The report also highlighted that CPS Direct lawyers often outperformed lawyers who worked in CPS Areas, which took full control of bail cases back in 2016, and performs a plethora of tasks. Comparatively, CPS Direct only provides charging decisions.

When the report measured timeliness, it was found that only 56.1% of charging decisions, custody and bail, were found to be timely. This is a dramatic fall from the percentage recorded in the 2015 inspection, which stood at 87%. Meanwhile, even fewer charging decisions were timely in Area-charged cases, which were timely only 47.8% of the time. This again shows a stark decline from 2015, which found charging decisions to be timely in 63.9% of non-custody Area-charged cases.
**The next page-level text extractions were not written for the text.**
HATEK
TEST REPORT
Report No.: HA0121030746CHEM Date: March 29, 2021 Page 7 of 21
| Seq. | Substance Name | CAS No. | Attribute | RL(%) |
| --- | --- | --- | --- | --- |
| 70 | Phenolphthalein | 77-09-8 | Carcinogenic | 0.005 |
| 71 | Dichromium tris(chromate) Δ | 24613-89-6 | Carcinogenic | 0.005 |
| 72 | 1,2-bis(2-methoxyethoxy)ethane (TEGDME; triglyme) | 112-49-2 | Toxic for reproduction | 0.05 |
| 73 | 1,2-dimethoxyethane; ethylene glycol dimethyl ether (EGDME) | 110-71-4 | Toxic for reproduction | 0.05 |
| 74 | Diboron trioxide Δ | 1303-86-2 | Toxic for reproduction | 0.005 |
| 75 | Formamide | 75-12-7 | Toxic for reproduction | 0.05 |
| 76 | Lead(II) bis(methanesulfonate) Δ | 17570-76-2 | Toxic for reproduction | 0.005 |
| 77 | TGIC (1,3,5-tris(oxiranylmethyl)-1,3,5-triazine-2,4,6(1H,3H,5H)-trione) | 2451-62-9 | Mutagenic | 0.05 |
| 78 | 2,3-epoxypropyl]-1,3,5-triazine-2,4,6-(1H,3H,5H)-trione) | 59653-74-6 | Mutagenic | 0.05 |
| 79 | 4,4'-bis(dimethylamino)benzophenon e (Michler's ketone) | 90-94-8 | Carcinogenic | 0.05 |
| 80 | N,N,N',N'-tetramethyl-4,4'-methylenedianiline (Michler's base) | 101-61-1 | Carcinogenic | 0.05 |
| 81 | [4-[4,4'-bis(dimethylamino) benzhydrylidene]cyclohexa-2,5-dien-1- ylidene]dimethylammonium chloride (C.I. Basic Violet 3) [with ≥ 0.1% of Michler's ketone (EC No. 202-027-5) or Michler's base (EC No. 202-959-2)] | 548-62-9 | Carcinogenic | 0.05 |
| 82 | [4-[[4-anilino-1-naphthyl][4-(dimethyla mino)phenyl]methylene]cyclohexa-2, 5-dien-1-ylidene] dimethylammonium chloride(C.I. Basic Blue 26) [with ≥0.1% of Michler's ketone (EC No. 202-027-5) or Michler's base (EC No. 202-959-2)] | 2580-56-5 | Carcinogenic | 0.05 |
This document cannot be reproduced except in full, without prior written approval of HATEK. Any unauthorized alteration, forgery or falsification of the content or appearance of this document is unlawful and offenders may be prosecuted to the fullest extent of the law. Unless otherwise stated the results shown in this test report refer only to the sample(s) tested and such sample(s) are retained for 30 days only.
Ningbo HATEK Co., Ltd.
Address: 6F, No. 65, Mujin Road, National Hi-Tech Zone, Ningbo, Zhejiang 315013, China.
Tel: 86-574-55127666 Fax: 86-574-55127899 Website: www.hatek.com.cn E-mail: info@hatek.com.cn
Commenting on these disappointing figures, James Mulholland QC, chair of the Criminal Bar Association, argued that “inadequate funding” of the CPS by the government was the root cause of these failures. He said: “These sorts of egregious delays and failures in quality standards are a poor reflection on our criminal justice system and, sadly, indicative of a decade of cuts which has taken about a billion pounds from the CPS budget”.

Police case files missing key evidence

Additional concerns were raised around the quality of the case files provided by the police, who had failed to include key evidence.
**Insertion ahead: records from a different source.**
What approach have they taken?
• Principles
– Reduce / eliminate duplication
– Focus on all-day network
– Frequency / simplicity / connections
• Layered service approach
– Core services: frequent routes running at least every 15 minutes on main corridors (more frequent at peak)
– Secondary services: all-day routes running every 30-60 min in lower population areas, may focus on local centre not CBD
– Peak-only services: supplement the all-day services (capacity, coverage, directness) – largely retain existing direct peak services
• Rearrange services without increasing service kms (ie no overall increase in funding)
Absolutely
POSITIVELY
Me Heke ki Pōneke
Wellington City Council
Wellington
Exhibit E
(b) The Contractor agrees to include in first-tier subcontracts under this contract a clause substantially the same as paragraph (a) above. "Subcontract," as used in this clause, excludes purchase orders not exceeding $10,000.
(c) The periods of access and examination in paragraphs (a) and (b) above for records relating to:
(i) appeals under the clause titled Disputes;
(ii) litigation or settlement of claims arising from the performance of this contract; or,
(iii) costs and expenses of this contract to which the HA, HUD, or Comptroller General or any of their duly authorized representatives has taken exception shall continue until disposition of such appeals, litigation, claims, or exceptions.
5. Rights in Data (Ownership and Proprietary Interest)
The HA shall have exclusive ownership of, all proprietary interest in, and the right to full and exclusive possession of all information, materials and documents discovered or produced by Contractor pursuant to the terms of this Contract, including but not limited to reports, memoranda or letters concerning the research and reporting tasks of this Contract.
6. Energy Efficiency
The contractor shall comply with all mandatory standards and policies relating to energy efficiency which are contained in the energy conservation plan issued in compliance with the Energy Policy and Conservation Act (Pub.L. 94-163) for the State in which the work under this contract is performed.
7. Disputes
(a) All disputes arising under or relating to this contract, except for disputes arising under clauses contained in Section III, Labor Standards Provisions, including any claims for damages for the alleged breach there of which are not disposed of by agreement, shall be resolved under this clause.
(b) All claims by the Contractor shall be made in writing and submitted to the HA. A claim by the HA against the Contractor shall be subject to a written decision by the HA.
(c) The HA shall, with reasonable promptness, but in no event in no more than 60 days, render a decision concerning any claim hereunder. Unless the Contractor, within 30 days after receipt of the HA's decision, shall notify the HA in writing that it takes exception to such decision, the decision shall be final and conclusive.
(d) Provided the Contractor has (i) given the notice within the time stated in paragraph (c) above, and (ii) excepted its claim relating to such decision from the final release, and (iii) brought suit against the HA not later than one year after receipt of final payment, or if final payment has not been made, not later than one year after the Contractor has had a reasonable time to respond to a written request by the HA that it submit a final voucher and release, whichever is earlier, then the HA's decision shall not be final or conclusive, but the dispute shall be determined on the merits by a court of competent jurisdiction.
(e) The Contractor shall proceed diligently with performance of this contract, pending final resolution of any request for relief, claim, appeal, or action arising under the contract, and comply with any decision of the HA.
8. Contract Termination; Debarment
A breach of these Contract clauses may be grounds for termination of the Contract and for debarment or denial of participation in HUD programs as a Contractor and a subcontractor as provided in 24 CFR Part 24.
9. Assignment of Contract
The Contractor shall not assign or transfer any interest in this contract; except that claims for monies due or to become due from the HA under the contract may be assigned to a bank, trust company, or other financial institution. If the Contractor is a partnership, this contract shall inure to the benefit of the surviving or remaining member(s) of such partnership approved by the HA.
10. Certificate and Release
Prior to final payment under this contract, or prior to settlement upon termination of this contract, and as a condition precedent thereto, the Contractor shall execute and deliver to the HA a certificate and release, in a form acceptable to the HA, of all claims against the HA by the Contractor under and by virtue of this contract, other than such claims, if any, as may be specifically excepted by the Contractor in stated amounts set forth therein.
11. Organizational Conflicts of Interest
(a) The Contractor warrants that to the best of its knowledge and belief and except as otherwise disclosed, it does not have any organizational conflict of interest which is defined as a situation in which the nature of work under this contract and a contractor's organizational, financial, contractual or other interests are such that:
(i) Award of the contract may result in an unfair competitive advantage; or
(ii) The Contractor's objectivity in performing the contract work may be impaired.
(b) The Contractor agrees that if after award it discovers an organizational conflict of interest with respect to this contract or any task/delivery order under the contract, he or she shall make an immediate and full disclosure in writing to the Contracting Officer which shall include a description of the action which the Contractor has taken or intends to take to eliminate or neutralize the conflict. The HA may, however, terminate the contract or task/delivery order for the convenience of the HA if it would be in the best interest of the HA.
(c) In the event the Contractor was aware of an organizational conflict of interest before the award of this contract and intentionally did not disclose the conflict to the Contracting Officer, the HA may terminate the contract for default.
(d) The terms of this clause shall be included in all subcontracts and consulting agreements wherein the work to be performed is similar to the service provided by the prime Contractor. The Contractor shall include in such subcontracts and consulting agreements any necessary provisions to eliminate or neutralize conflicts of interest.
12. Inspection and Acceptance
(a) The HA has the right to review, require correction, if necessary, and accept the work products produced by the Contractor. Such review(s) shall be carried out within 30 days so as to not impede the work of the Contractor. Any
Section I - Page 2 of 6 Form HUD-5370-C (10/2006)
Shockingly, it was found that only 43.6% of the police file submissions complied with the National File Standard (NFS). Moreover, the failures predominantly related to missing key statements (19%) and missing exhibits (17%),  which mostly consisted of CCTV or body worn video footage.
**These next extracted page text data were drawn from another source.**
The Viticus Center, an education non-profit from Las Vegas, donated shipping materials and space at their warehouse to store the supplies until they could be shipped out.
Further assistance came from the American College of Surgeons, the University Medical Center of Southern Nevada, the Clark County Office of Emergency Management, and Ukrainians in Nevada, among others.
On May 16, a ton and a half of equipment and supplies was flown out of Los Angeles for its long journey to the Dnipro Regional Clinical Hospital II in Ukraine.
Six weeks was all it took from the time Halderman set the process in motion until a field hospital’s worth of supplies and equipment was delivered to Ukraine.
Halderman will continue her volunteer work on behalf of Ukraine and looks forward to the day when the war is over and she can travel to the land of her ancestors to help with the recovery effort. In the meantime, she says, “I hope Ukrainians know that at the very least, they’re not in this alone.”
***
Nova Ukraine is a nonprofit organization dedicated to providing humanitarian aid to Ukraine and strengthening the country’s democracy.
The report found that file submissions were particularly poor in cases which resulted in no further action (NFA). Here, only 34.4% of submissions were NFS compliant. It was also found that sensitive case submissions were more compliant (48.3%) than non-sensitive cases (39.9%).

According to a report by The Telegraph, the CPS noted that these poor quality case files have a significant knock-on effect, causing “delays in making decisions and a waste of valuable time”.

Reflecting on these figures, a National Police Chiefs’ Council spokesperson, said: “Police forces are working hard to ensure that the relevant material is transferred to the CPS to enable them to make timely and appropriate decisions”. They added: “A number of forces have made substantial progress in this area, but we recognise that there is more to do to ensure swift and effective justice for victims and witnesses”.

Recommendations for CPS

Reviewing the CPS’s performance overall, although some improvements were noted, HM Chief Inspector Kevin McGint, said there were many areas that needed to see change: “There has been a marked improvement in getting the charge right at the outset, which is important, but there is significant room for improvement in respect of the quality of prosecutors’ legal analysis and the timeliness of their decision making,” he said.

Subsequently, HMCPSI made a number of recommendations for the CPS to take on. These recommendations included the development of a nationally agreed standard of what a “good” Manual of Guidance Form 3 looks like, for improved consistency and overall quality.

In response to the poor quality of analysis and case strategy, the report also recommended that mandatory classroom training should be created and delivered for all Area prosecutors delivering volume charging. Specifically HMCPSI suggested a strong focus on proactive case analysis, and trial strategy.

The report also recommended that a more “regular and robust” Area quality assurance regime should be devised. This it says, should be done in order to ensure that both the legal quality of charging decisions, and the value added by the CPS improves.

Lastly, HMCPSI stressed the importance of the CPS reviewing the policies that are commonly applied at the pre-charge stage.

Responding to these recommendations, a CPS spokesperson said: ‘We are encouraged the HMCPSI found we are charging our cases correctly in 97% of cases but know there still remains room for improvement. We have accepted all the report’s recommendations including reviewing our internal quality assurance and policy guidance material to streamline information and make sure it is clear and concise; putting mandatory training in place and working on sharing best case work practice”.